Given a stream, dataStream (id BIGINT, data VARCHAR), how can a new ID (newId) be generated?
The only solution we found is to CTAS, group by ID and generate a new ID enclosed in earliest_by_offset.
The next problem we ran into is a timing problem. If we CSAS from the incoming dataStream and join to the mapping table, then the message is never emitted as the table is not updated by the time the CSAS query is triggered. We can also not JOIN WITHIN in a stream-table join.
We kind of solved the problem by including the data payload in the mapping table and then creating a stream on the table changelog topic.
CREATE TABLE IdMappingTable WITH (VALUE_FORMAT='JSON', KAFKA_TOPIC='IdMapping') AS SELECT id, EARLIEST_BY_OFFSET(uuid()) AS newId, LATEST_BY_OFFSET(data) AS data FROM dataStream GROUP BY id; CREATE STREAM IdMappingStream(id BIGINT, newId VARCHAR, data VARCHAR) WITH (VALUE_FORMAT='JSON', KAFKA_TOPIC='IdMapping');
I have some concerns about this solution:
Is creating a stream on the changelog topic safe?

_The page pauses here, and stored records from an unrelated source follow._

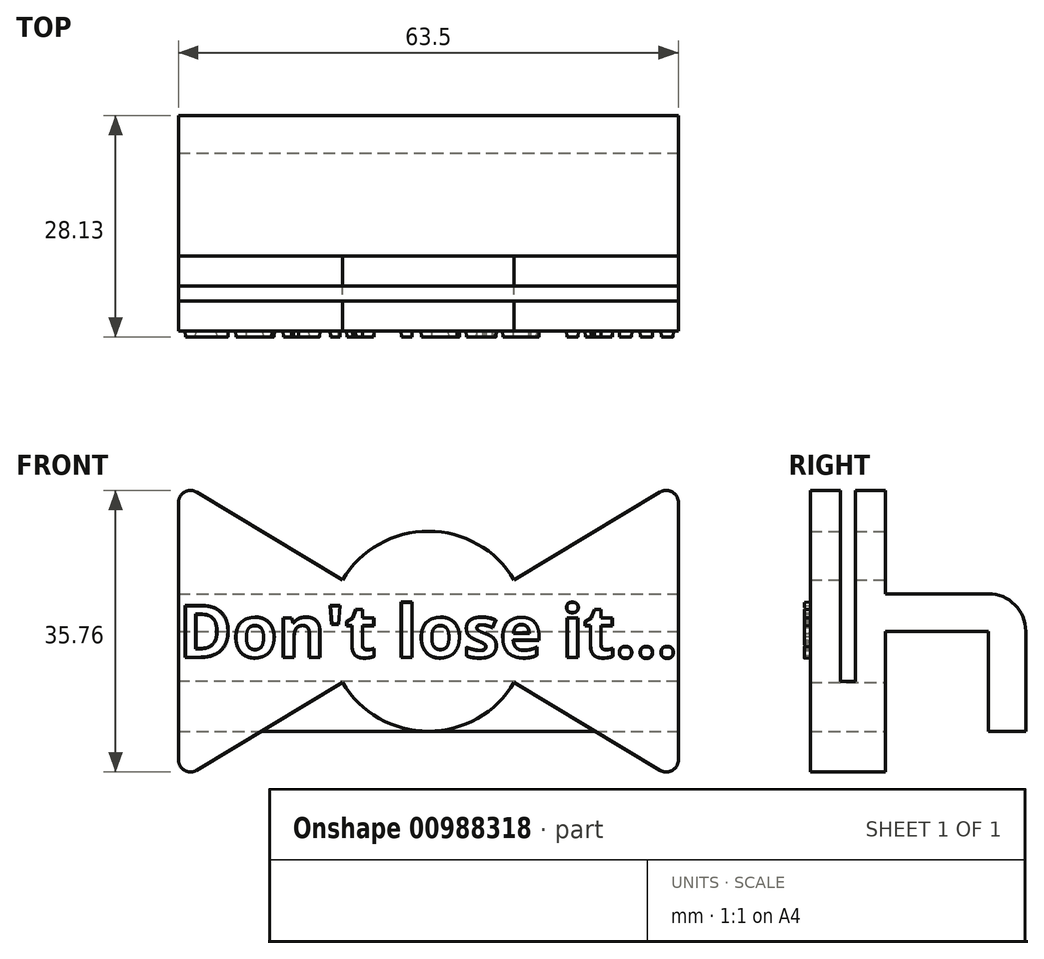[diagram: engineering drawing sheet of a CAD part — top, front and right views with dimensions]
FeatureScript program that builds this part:
annotation { "Feature Type Name" : "Feature", "Feature Type Description" : "" }
export const myFeature = defineFeature(function(context is Context, id is Id, definition is map)
    precondition{}
    {
        {
            var Q0;
            Q0=qCreatedBy(makeId("Front.planeOp"),FACE);
            var sketch = newSketch(context, id + "F0", { "sketchPlane" : qUnion([Q0])});
            skArc(sketch, "E0", {"start": v(-10.9, -6.53) * mm, "mid": v(0, -12.7) * mm, "end": v(10.9, -6.53) * mm});
            skLineSegment(sketch, "E1", {"start": v(-29.44, 17.67) * mm, "end": v(-10.9, 6.53) * mm});
            skLineSegment(sketch, "E2", {"start": v(31.75, -16.36) * mm, "end": v(31.75, 16.36) * mm});
            skLineSegment(sketch, "E3", {"start": v(29.44, 17.67) * mm, "end": v(10.9, 6.53) * mm});
            skLineSegment(sketch, "E4", {"start": v(-31.75, -16.36) * mm, "end": v(-31.75, 16.36) * mm});
            skLineSegment(sketch, "E5.trimOffspring", {"start": v(10.9, -6.53) * mm, "end": v(29.44, -17.67) * mm});
            skLineSegment(sketch, "E6.trimOffspring", {"start": v(-10.9, -6.53) * mm, "end": v(-29.44, -17.67) * mm});
            skArc(sketch, "E7.trimOffspring", {"start": v(10.9, 6.53) * mm, "mid": v(0, 12.7) * mm, "end": v(-10.9, 6.53) * mm});
            skPoint(sketch, "E8.visualSharp", {"position": v(-31.75, 19.05) * mm});
            skArc(sketch, "E8.filletArc", {"start": v(-29.44, 17.67) * mm, "mid": v(-30.98, 17.68) * mm, "end": v(-31.75, 16.36) * mm});
            skPoint(sketch, "E9.visualSharp", {"position": v(-31.75, -19.05) * mm});
            skArc(sketch, "E9.filletArc", {"start": v(-31.75, -16.36) * mm, "mid": v(-30.98, -17.68) * mm, "end": v(-29.44, -17.67) * mm});
            skPoint(sketch, "E10.visualSharp", {"position": v(31.75, -19.05) * mm});
            skArc(sketch, "E10.filletArc", {"start": v(29.44, -17.67) * mm, "mid": v(30.98, -17.68) * mm, "end": v(31.75, -16.36) * mm});
            skPoint(sketch, "E11.visualSharp", {"position": v(31.75, 19.05) * mm});
            skArc(sketch, "E11.filletArc", {"start": v(31.75, 16.36) * mm, "mid": v(30.98, 17.68) * mm, "end": v(29.44, 17.67) * mm});
            skSolve(sketch);
        }
        {
            var Q0;
            Q0=makeQuery(id+"F0.imprint","IMPRINT",FACE,{"disambiguationData":[TD([[makeQuery(id+"F0.imprint","IMPRINT",EDGE,{"derivedFrom":sQuery(id+"F0.wireOp",EDGE,"E0")}),1.0]])]});
            extrude(context, id + "F1", {"entities" : qUnion([Q0]), "depth" : 9.52 * mm, "offsetDistance" : 25.4 * mm});
        }
        {
            var Q0;
            Q0=qCreatedBy(makeId("Top.planeOp"),FACE);
            var sketch = newSketch(context, id + "F2", { "sketchPlane" : qUnion([Q0])});
            skLineSegment(sketch, "E12", {"start": v(0, 0) * mm, "end": v(0, -9.53) * mm, "construction": true});
            skLineSegment(sketch, "E13.bottom", {"start": v(31.75, -3.81) * mm, "end": v(-31.75, -3.81) * mm});
            skLineSegment(sketch, "E13.top", {"start": v(31.75, -5.72) * mm, "end": v(-31.75, -5.72) * mm});
            skLineSegment(sketch, "E13.left", {"start": v(31.75, -3.81) * mm, "end": v(31.75, -5.72) * mm});
            skLineSegment(sketch, "E13.right", {"start": v(-31.75, -3.81) * mm, "end": v(-31.75, -5.72) * mm});
            skPoint(sketch, "E13.middle", {"position": v(0, -4.76) * mm});
            skSolve(sketch);
        }
        {
            var Q0;
            Q0 = qSketchRegion(id + "F2", true);
            extrude(context, id + "F3", {"entities" : qUnion([Q0]), "operationType" : NewBodyOperationType.REMOVE, "depth" : 25.4 * mm, "offsetDistance" : 25.4 * mm});
        }
        {
            var Q0;
            Q0=makeQuery(id+"F3.boolean.opBoolean","COPY",FACE,{"derivedFrom":makeQuery(id+"F3.opExtrude","CAP_FACE",FACE,{"disambiguationData":[OSD([sQuery(id+"F2.wireOp",EDGE,"E13.bottom"),sQuery(id+"F2.wireOp",EDGE,"E13.top"),sQuery(id+"F2.wireOp",EDGE,"E13.left"),sQuery(id+"F2.wireOp",EDGE,"E13.right")])],"isStart":true})});
            extrude(context, id + "F4", {"entities" : qUnion([Q0]), "operationType" : NewBodyOperationType.REMOVE, "oppositeDirection" : true, "depth" : 6.35 * mm, "offsetDistance" : 25.4 * mm});
        }
        {
            var Q0;
            Q0=makeQuery(id+"F1.opExtrude","SWEPT_FACE",FACE,{"disambiguationData":[OSD([sQuery(id+"F0.wireOp",EDGE,"E2")])]});
            var sketch = newSketch(context, id + "F5", { "sketchPlane" : qUnion([Q0])});
            skLineSegment(sketch, "E14", {"start": v(0, 4.76) * mm, "end": v(13.08, 4.76) * mm});
            skLineSegment(sketch, "E15", {"start": v(17.84, 0) * mm, "end": v(17.84, -12.7) * mm});
            skLineSegment(sketch, "E16", {"start": v(17.84, -12.7) * mm, "end": v(13.08, -12.7) * mm});
            skLineSegment(sketch, "E17", {"start": v(13.08, -12.7) * mm, "end": v(13.08, 0) * mm});
            skLineSegment(sketch, "E18", {"start": v(13.08, 0) * mm, "end": v(0, 0) * mm});
            skLineSegment(sketch, "E19", {"start": v(0, 0) * mm, "end": v(0, 4.76) * mm});
            skPoint(sketch, "E20.visualSharp", {"position": v(17.84, 4.76) * mm});
            skArc(sketch, "E20.filletArc", {"start": v(17.84, 0) * mm, "mid": v(16.45, 3.37) * mm, "end": v(13.08, 4.76) * mm});
            skSolve(sketch);
        }
        {
            var Q0;
            Q0=makeQuery(id+"F5.imprint","IMPRINT",FACE,{"disambiguationData":[TD([[makeQuery(id+"F5.imprint","IMPRINT",EDGE,{"derivedFrom":sQuery(id+"F5.wireOp",EDGE,"E14")}),-1.0]])]});
            var Q1;
            Q1=makeQuery(id+"F1.opExtrude","SWEPT_FACE",FACE,{"disambiguationData":[OSD([sQuery(id+"F0.wireOp",EDGE,"E4")])]});
            extrude(context, id + "F6", {"entities" : qUnion([Q0]), "operationType" : NewBodyOperationType.ADD, "endBound" : BoundingType.UP_TO_SURFACE, "oppositeDirection" : true, "depth" : 25.4 * mm, "endBoundEntityFace" : qUnion([Q1]), "offsetDistance" : 25.4 * mm});
        }
        {
            var Q0;
            Q0=makeQuery(id+"F1.opExtrude","CAP_FACE",FACE,{"disambiguationData":[OSD([sQuery(id+"F0.wireOp",EDGE,"E0"),sQuery(id+"F0.wireOp",EDGE,"E1"),sQuery(id+"F0.wireOp",EDGE,"E2"),sQuery(id+"F0.wireOp",EDGE,"E3"),sQuery(id+"F0.wireOp",EDGE,"E4"),sQuery(id+"F0.wireOp",EDGE,"E5.trimOffspring"),sQuery(id+"F0.wireOp",EDGE,"E6.trimOffspring"),sQuery(id+"F0.wireOp",EDGE,"E7.trimOffspring"),sQuery(id+"F0.wireOp",EDGE,"E8.filletArc"),sQuery(id+"F0.wireOp",EDGE,"E9.filletArc"),sQuery(id+"F0.wireOp",EDGE,"E10.filletArc"),sQuery(id+"F0.wireOp",EDGE,"E11.filletArc")])],"isStart":false});
            var sketch = newSketch(context, id + "F7", { "sketchPlane" : qUnion([Q0])});
            skText(sketch, "E21", { "text": "Don\'t lose it...", "fontName": "OpenSans-Bold.ttf"});
            skLineSegment(sketch, "E22", {"start": v(31.75, 0) * mm, "end": v(-31.75, 0) * mm, "construction": true});
            const initialGuessF7  = {"E21": [-0.03175, -0.00334, 1, 0, 0.00667]};
            skSetInitialGuess(sketch, initialGuessF7);
            skSolve(sketch);
        }
        {
            var Q0;
            Q0 = qSketchRegion(id + "F7", true);
            var Q1;
            {var subQ0=sQuery(id+"F2.wireOp",EDGE,"E13.top");Q1=makeQuery(id+"F4.boolean.opBoolean","MERGE",FACE,{"derivedFrom":[makeQuery(id+"F3.boolean.opBoolean","COPY",FACE,{"derivedFrom":makeQuery(id+"F3.opExtrude","SWEPT_FACE",FACE,{"disambiguationData":[OSD([subQ0])]})})],"fromTools":[makeQuery(id+"F4.opExtrude","SWEPT_FACE",FACE,{"disambiguationData":[OSD([subQ0])]})]});}
            extrude(context, id + "F8", {"entities" : qUnion([Q0]), "operationType" : NewBodyOperationType.ADD, "depth" : 0.76 * mm, "endBoundEntityFace" : qUnion([Q1]), "offsetDistance" : 25.4 * mm, "hasDraft" : true, "draftAngle" : 3 * degree, "draftPullDirection" : true});
        }
    });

This pattern creates a persistent store of the entire data payload to work around a timing issue. The data we are working with has about 2.5mil unique IDs and the latest data for all 2.5mil IDs will be stored to work around a timing issue.
Is there a better way to solve this problem that doesn’t require persistence of the entire data payload, only the key mapping, and avoids/handles the race condition?